Removing comments eliminates that distraction. There is nothing to monitor. Nothing to approve. Nothing to clean up later.
How We Lock It Down in WordPress
When we do allow comments, which is rare, we lock things down tightly in WordPress. Even then, this is usually only when a client has a very specific reason and plans to actively monitor it themselves.
In WordPress, we go to Settings and then Discussion. From there, we turn off the ability for people to submit comments on new posts.
After that, we still configure the following settings as an added layer of protection:
- Comment author must fill out name and email
- Users must be registered and logged in to comment
- Automatically close comments on old posts after one day
- Comments must be manually approved before appearing
- Comment authors must have a previously approved comment
Yes, this is overkill for many sites. That is the point.

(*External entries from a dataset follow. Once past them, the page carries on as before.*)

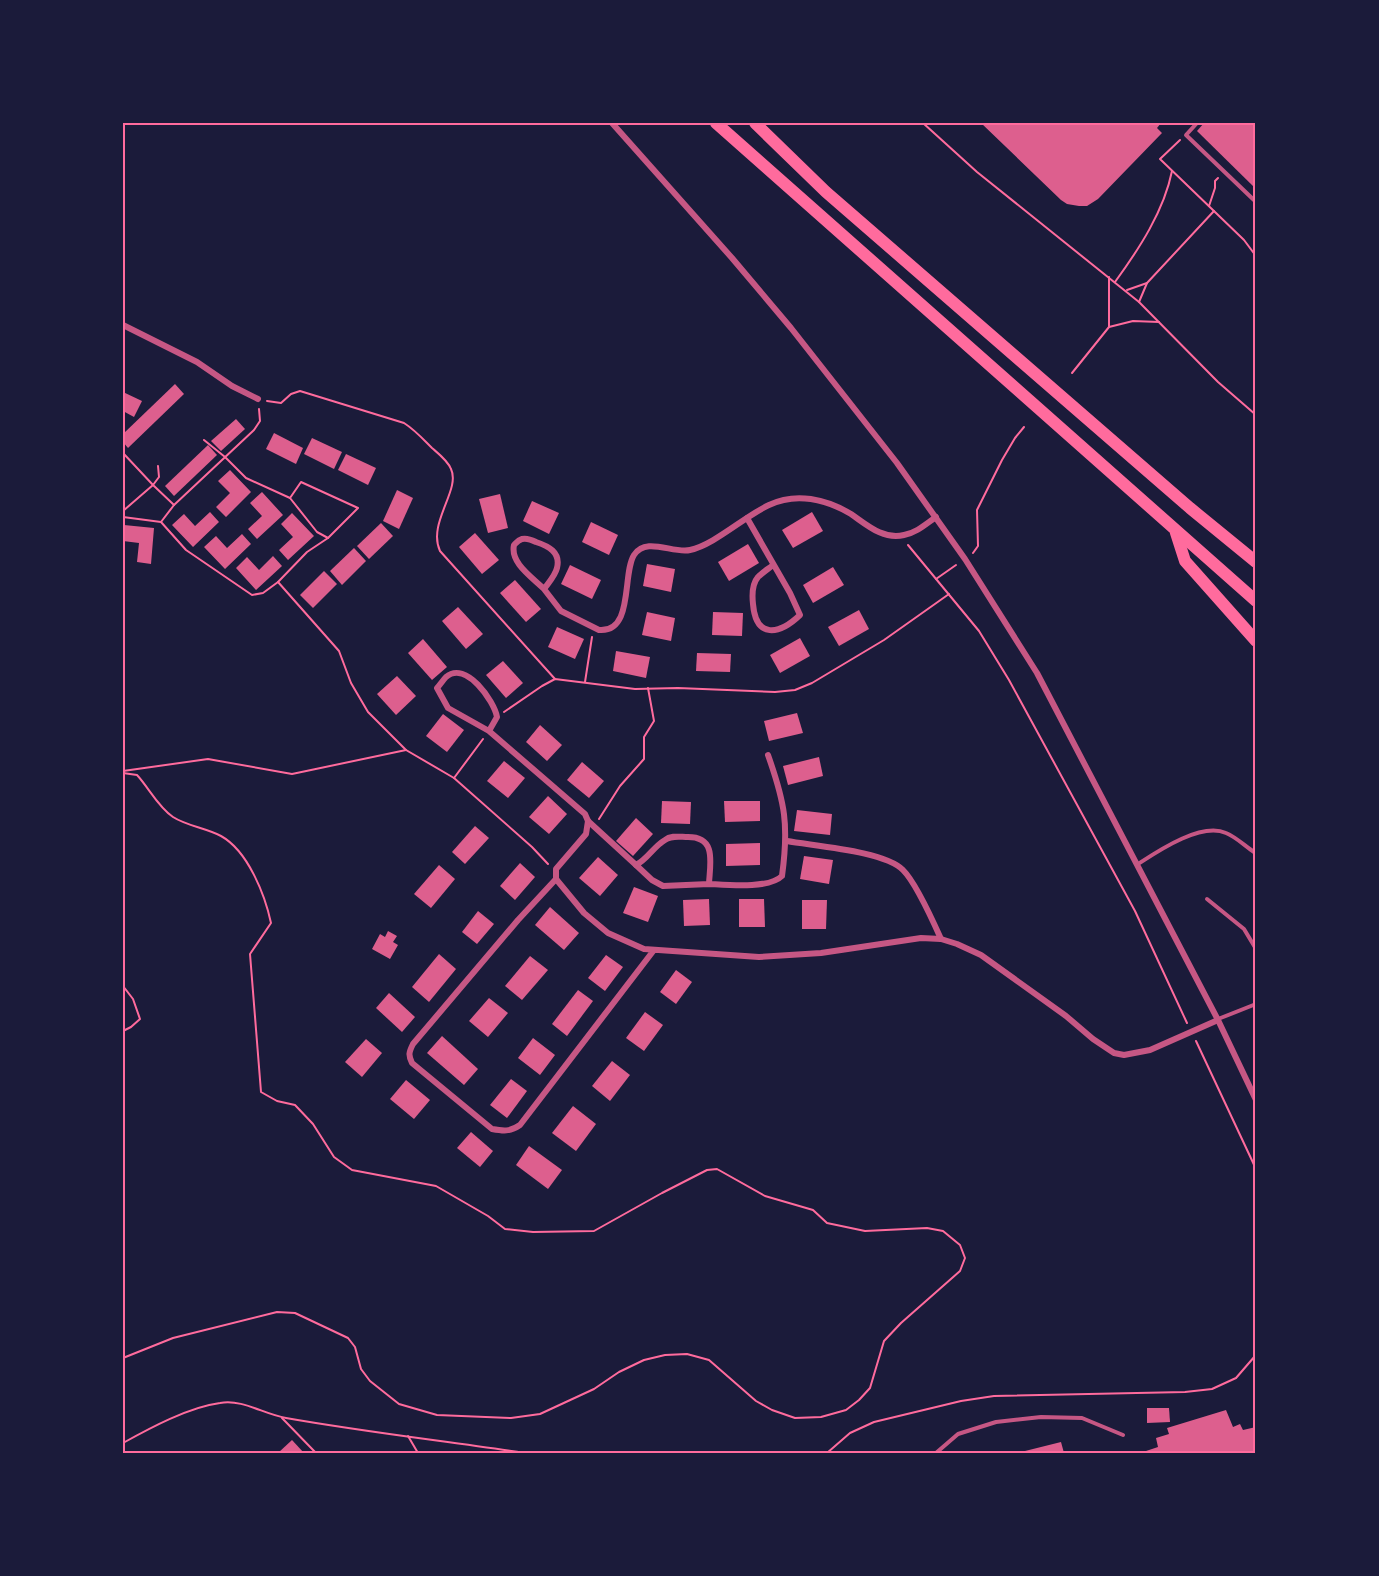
<svg xmlns="http://www.w3.org/2000/svg" width="1379" height="1576" font-family="'Fira Sans Condensed',sans-serif">
	<rect width="100%" height="100%" fill="#1b1b3a"/>
	<g fill="#dd5f8e">
		<polygon points="981,123 1161,123 1157,128 1162,133 1098,199 1087,206 1079,206 1067,204 1061,200"/>
		<polygon points="1204,123 1256,123 1256,189 1197,131"/>
		<polygon points="175,384 184,394 128,448 123,442 123,434"/>
		<polygon points="123,392 142,401 134,417 123,411"/>
		<polygon points="236,419 245,429 221,451 211,441"/>
		<polygon points="274,433 303,448 296,464 266,449"/>
		<polygon points="312,438 342,452 334,469 304,454"/>
		<polygon points="208,445 217,455 174,496 165,486"/>
		<polygon points="346,454 376,468 368,485 338,470"/>
		<polygon points="230,470 251,492 226,517 216,507 230,493 218,481"/>
		<polygon points="397,490 413,498 399,529 383,521"/>
		<polygon points="262,492 283,515 257,539 248,529 262,516 250,503"/>
		<polygon points="500,494 508,528 488,533 479,499"/>
		<polygon points="532,501 559,513 549,534 523,521"/>
		<polygon points="210,512 219,522 193,547 172,525 184,514 195,526"/>
		<polygon points="812,512 823,531 793,548 782,530"/>
		<polygon points="292,513 314,536 288,560 279,550 293,537 281,524"/>
		<polygon points="591,522 618,535 609,555 582,542"/>
		<polygon points="381,523 393,536 369,559 357,546"/>
		<polygon points="124,525 154,528 151,564 137,562 139,543 123,541"/>
		<polygon points="475,533 499,560 482,574 459,547"/>
		<polygon points="242,534 251,544 225,569 204,547 216,536 227,548"/>
		<polygon points="748,544 759,563 729,581 718,562"/>
		<polygon points="354,548 366,561 342,585 330,571"/>
		<polygon points="273,556 282,566 256,590 236,568 247,557 259,570"/>
		<polygon points="647,564 675,569 671,592 643,586"/>
		<polygon points="570,565 601,580 592,599 561,584"/>
		<polygon points="833,567 844,585 813,603 803,585"/>
		<polygon points="324,571 337,584 313,608 300,595"/>
		<polygon points="515,580 541,609 526,622 500,593"/>
		<polygon points="458,607 483,634 466,649 442,621"/>
		<polygon points="859,610 869,629 839,646 828,627"/>
		<polygon points="647,612 675,618 671,641 642,635"/>
		<polygon points="713,612 743,613 742,636 712,635"/>
		<polygon points="557,627 584,639 575,659 548,647"/>
		<polygon points="800,638 810,656 780,673 770,655"/>
		<polygon points="423,639 447,667 432,680 408,653"/>
		<polygon points="616,651 650,657 646,678 613,671"/>
		<polygon points="697,653 731,654 730,672 696,671"/>
		<polygon points="503,661 523,683 506,698 486,675"/>
		<polygon points="397,676 416,696 396,715 377,694"/>
		<polygon points="797,713 803,733 769,741 764,721"/>
		<polygon points="443,714 464,730 447,752 426,736"/>
		<polygon points="540,725 562,745 547,761 526,742"/>
		<polygon points="819,757 823,776 788,785 783,766"/>
		<polygon points="504,761 525,778 508,798 487,781"/>
		<polygon points="582,762 604,781 589,798 567,780"/>
		<polygon points="548,796 567,814 549,834 529,817"/>
		<polygon points="662,801 691,802 690,824 661,823"/>
		<polygon points="724,801 760,801 760,821 725,822"/>
		<polygon points="797,810 832,814 830,835 794,831"/>
		<polygon points="636,818 653,834 633,856 616,841"/>
		<polygon points="475,826 489,838 465,864 452,852"/>
		<polygon points="760,843 760,865 726,866 726,844"/>
		<polygon points="804,856 833,860 829,884 800,879"/>
		<polygon points="598,857 618,875 600,896 579,878"/>
		<polygon points="520,863 535,877 515,900 500,886"/>
		<polygon points="439,865 455,879 431,908 414,894"/>
		<polygon points="634,887 658,896 648,922 623,913"/>
		<polygon points="709,899 710,925 684,926 683,900"/>
		<polygon points="739,899 764,899 765,927 739,927"/>
		<polygon points="802,900 827,900 826,929 802,929"/>
		<polygon points="550,907 579,933 564,950 535,925"/>
		<polygon points="478,911 494,924 477,944 462,932"/>
		<polygon points="388,931 397,936 393,942 398,945 390,959 372,949 380,934 385,937"/>
		<polygon points="439,954 456,969 429,1002 412,987"/>
		<polygon points="606,955 623,967 605,991 588,978"/>
		<polygon points="530,956 548,970 522,1000 505,986"/>
		<polygon points="676,970 692,982 676,1004 660,992"/>
		<polygon points="578,990 593,1001 567,1036 552,1024"/>
		<polygon points="389,993 415,1017 402,1032 376,1008"/>
		<polygon points="489,998 508,1013 488,1037 469,1021"/>
		<polygon points="645,1012 663,1025 644,1051 626,1038"/>
		<polygon points="442,1036 478,1069 464,1085 427,1053"/>
		<polygon points="533,1038 555,1055 540,1075 518,1058"/>
		<polygon points="366,1039 382,1053 362,1077 345,1062"/>
		<polygon points="612,1061 630,1075 610,1101 592,1086"/>
		<polygon points="511,1079 527,1091 507,1118 490,1105"/>
		<polygon points="406,1080 430,1100 414,1119 390,1099"/>
		<polygon points="573,1106 596,1124 576,1151 552,1133"/>
		<polygon points="471,1132 493,1151 480,1167 457,1148"/>
		<polygon points="529,1146 562,1170 548,1189 516,1165"/>
		<polygon points="1147,1408 1169,1408 1170,1422 1147,1423"/>
		<polygon points="1226,1410 1233,1427 1240,1424 1243,1430 1256,1427 1256,1453 1140,1453 1158,1447 1156,1438 1169,1434 1167,1428"/>
		<polygon points="292,1440 304,1453 278,1453"/>
		<polygon points="1061,1442 1064,1453 1021,1453 1021,1452"/>
	</g>
	<g fill="none" stroke-linecap="round" stroke-linejoin="round">
		<g stroke="#ff6b9d" stroke-width="2">
			<polyline points="923,123 977,172 1139,302 1218,382 1256,415"/>
			<polyline points="1180,140 1160,159 1244,240 1256,256"/>
			<polyline points="1209,206 1215,188 1215,181 1218,178"/>
			<polyline points="1109,277 1109,327"/>
			<path d="M1115 282C1139 249 1164 211 1172 171"/>
			<polyline points="1127,290 1147,283"/>
			<polyline points="1139,302 1147,283 1214,211"/>
			<polyline points="1072,373 1109,327 1133,321 1159,322"/>
			<path d="M267 401 281 403 291 394 300 391 404 423C415 430 423 439 432 448 439 454 448 461 451 469 461 490 427 523 440 551L555 679"/>
			<polyline points="204,440 225,457 246,478 290,498 301,482 358,508 328,538 307,552 278,582 263,593 252,595 186,550 161,522 174,505 254,430 260,421 259,409"/>
			<polyline points="123,453 153,485 123,511"/>
			<polyline points="158,466 159,477 153,485 174,505"/>
			<polyline points="290,498 317,532 328,538"/>
			<polyline points="123,517 161,522"/>
			<polyline points="908,545 979,631 1009,680 1135,911 1187,1023"/>
			<polyline points="973,553 978,546 977,510 1002,460 1015,438 1024,427"/>
			<polyline points="936,579 956,565"/>
			<polyline points="278,582 339,651 351,683 368,712 406,750 454,778 532,847 548,864"/>
			<polyline points="585,682 592,637"/>
			<polyline points="504,712 542,686 555,679 635,689 678,688 775,692 795,690 812,683 884,640 949,594"/>
			<polyline points="123,771 208,759 292,774 406,750"/>
			<path d="M123 773 137 775C149 788 158 807 173 817 187 826 206 828 221 836 248 851 265 895 271 923L250 954 261 1092 277 1101 295 1105 313 1124 334 1157 352 1170 436 1186 488 1216 505 1229 533 1232 594 1231 662 1193 707 1170 717 1169 765 1196 813 1210 827 1223 865 1231 927 1228 943 1231 960 1245 965 1258 960 1271 901 1323 884 1341 870 1388 859 1400 846 1410 821 1417 795 1418 772 1410 756 1401 709 1360 687 1354 665 1355 644 1360 619 1372 594 1389 540 1414 511 1418 437 1415 399 1404 370 1381 361 1369 355 1347 348 1338 295 1313 277 1312 173 1338 123 1358"/>
			<polyline points="454,778 483,739"/>
			<polyline points="599,819 620,786 644,759 644,737 654,721 648,688"/>
			<polyline points="123,986 133,999 140,1019 131,1027 123,1031"/>
			<polyline points="1196,1041 1256,1169"/>
			<polyline points="282,1418 316,1453"/>
			<polyline points="408,1436 418,1453"/>
			<path d="M123 1443C150 1428 189 1407 220 1403 243 1399 263 1414 286 1418 365 1432 445 1441 525 1453"/>
			<polyline points="827,1453 850,1433 874,1422 961,1401 994,1396 1185,1392 1212,1389 1236,1378 1255,1356 1256,1351"/>
		</g>
		<g stroke="#c65784" stroke-width="4">
			<polyline points="1197,123 1186,135 1256,202"/>
			<path d="M1138 864C1158 851 1201 822 1226 833 1236 837 1245 846 1254 852L1256 855"/>
			<polyline points="1207,899 1244,929 1256,949"/>
			<polyline points="1218,1019 1256,1004"/>
			<polyline points="936,1453 958,1434 996,1422 1041,1417 1082,1418 1123,1435"/>
		</g>
		<g stroke="#c65784" stroke-width="6">
			<polyline points="612,123 732,258 791,328 897,463 965,559 1037,673 1218,1020 1256,1100"/>
			<polyline points="123,325 197,362 232,386 258,399"/>
			<path d="M747 518 790 593 800 615C779 635 756 639 753 604 752 595 752 584 758 577 762 573 768 569 773 565"/>
			<path d="M544 589C532 577 510 563 514 545 516 543 518 540 522 539 526 538 532 540 536 542 548 546 561 552 557 568 555 576 549 582 544 589L561 611 599 630C634 633 622 574 634 555 646 536 673 554 690 550 714 545 745 516 769 505 796 492 826 499 851 514 867 525 883 540 904 535 916 533 926 524 936 517"/>
			<path d="M489 731 497 717C494 701 466 660 446 677 443 680 440 685 437 688L448 708 489 731 585 814 588 821 636 865"/>
			<path d="M787 841C814 846 885 851 903 870 916 883 933 921 941 939"/>
			<polyline points="556,879 556,869 586,834 588,821"/>
			<path d="M709 884 663 886 652 880 636 865C648 859 653 847 665 840 671 835 680 837 688 837 717 837 710 863 709 884 728 885 769 889 782 876 789 825 785 803 768 755"/>
			<path d="M654 950 520 1125C510 1132 503 1131 492 1129L412 1063C408 1055 409 1052 413 1044L518 920 556 879 584 913 608 933 644 949 759 957 821 953 921 938 941 939 957 944 981 955 1066 1016 1093 1039 1114 1053 1124 1055 1150 1050 1218 1020"/>
		</g>
		<g stroke="#ff6b9d" stroke-width="12">
			<polyline points="716,123 1256,601"/>
			<polyline points="755,123 826,192 1190,508 1256,562"/>
			<polyline points="1176,533 1185,561 1256,641"/>
		</g>
	</g>
	<rect width="1379" height="1576" fill="none" stroke="#1b1b3a" stroke-width="249"/>
	<rect x="124" y="124" width="1130" height="1328" fill="none" stroke="#ff6b9d" stroke-width="2"/>
</svg>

These settings dramatically reduce spam and help control what appears on the site. They also make it very clear that commenting is not a casual free for all. It is gated, monitored, and intentional.
If reading that list feels complicated, that is completely normal. This is one of those areas where small configuration choices can make a big difference. If you ever want help reviewing how your site is set up or walking through these options, just reach out and we would be happy to go through it with you.
Our Default Stance
Our default stance is simple. Blog comments stay off unless there is a strong reason to turn them on. Between security risks, time costs, and the mental drain of dealing with spam, the tradeoff rarely makes sense.
For most business websites, a clean, controlled site is the better choice.